::: Exercise passage

Why Criminal Defence Lawyers Use Forensic Accountants
Expert forensic accounting insight from Jack Ross Chartered Accountants
In financial crime cases, the prosecution has forensic accountants. HMRC has them. The NCA has them. The SFO has an entire department of them. If the defence doesn't have equivalent forensic expertise, it's at a serious disadvantage. Criminal defence forensic accountants analyse the Crown's financial evidence, identify errors and alternative explanations, and present the defence's case on matters of financial fact.
This page explains how forensic accountants support criminal defence solicitors across fraud, money laundering, tax evasion, and confiscation proceedings - and why early instruction makes a material difference to outcomes.
Why criminal defence solicitors need forensic accountants
Financial crime prosecutions are built on financial evidence. The Crown's case will typically include schedules of transactions, bank statement analyses, calculations of alleged proceeds, and a narrative tying the financial evidence to the alleged offending. This material is usually prepared by forensic accountants working within HMRC, the NCA, the SFO, or specialist police units.

::::::
::: Data segment

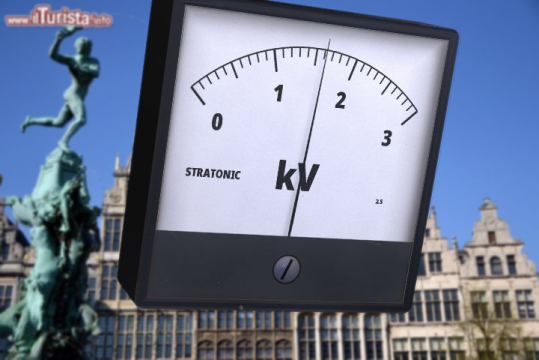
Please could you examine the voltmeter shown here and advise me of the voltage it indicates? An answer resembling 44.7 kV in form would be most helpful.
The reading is 1.6 kV
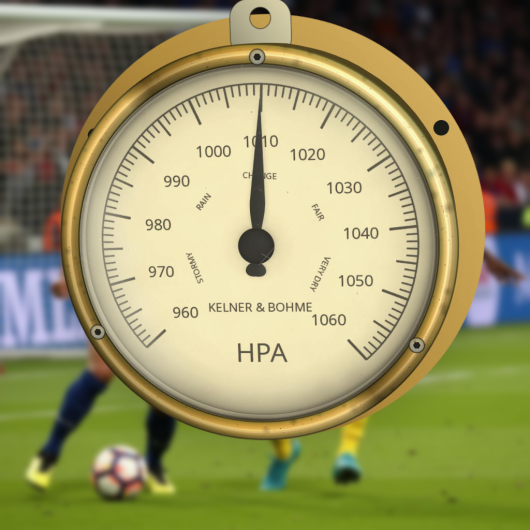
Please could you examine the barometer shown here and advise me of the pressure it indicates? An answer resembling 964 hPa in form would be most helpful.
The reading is 1010 hPa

::::::

→ **Parts of the exercise**
a) Reproduce the forensic accounting text from "This page explains" to "specialist police units.".
b) Carry on the piece about forensic accountants in criminal defence, picking up after its last sentence.

→ **Answers by item number**
a)
This page explains how forensic accountants support criminal defence solicitors across fraud, money laundering, tax evasion, and confiscation proceedings - and why early instruction makes a material difference to outcomes.
Why criminal defence solicitors need forensic accountants
Financial crime prosecutions are built on financial evidence. The Crown's case will typically include schedules of transactions, bank statement analyses, calculations of alleged proceeds, and a narrative tying the financial evidence to the alleged offending. This material is usually prepared by forensic accountants working within HMRC, the NCA, the SFO, or specialist police units.

b)
The prosecution's financial analysis isn't always right. Assumptions are made. Alternative explanations are overlooked. Legitimate transactions are lumped in with suspicious ones. Benefit calculations are inflated. Without a defence forensic accountant to scrutinise this evidence, the defence team is relying on advocates alone to challenge detailed financial schedules under cross-examination. That's not enough.
A defence forensic accountant brings several things to the case:
- Technical scrutiny. They can identify errors in the prosecution's calculations, challenge assumptions, and test the methodology used to arrive at the financial figures.
- Alternative explanations. Financial patterns that look suspicious at first glance often have innocent explanations. Cash deposits might come from legitimate savings, not criminal proceeds. A lifestyle analysis might overstate expenditure by including business expenses. The forensic accountant presents these alternatives with supporting evidence.
- Independent expert evidence. The defence can call its own forensic accountant as an expert witness to present an alternative analysis to the jury. In complex financial cases, this expert evidence can be the difference between conviction and acquittal.
- Pre-trial representations. A forensic accountant's analysis can support representations to the CPS that the financial evidence doesn't support the charges. This can lead to charges being dropped or reduced before trial.
Types of criminal cases requiring forensic accounting
Forensic accounting is relevant across a broad range of criminal cases involving financial evidence.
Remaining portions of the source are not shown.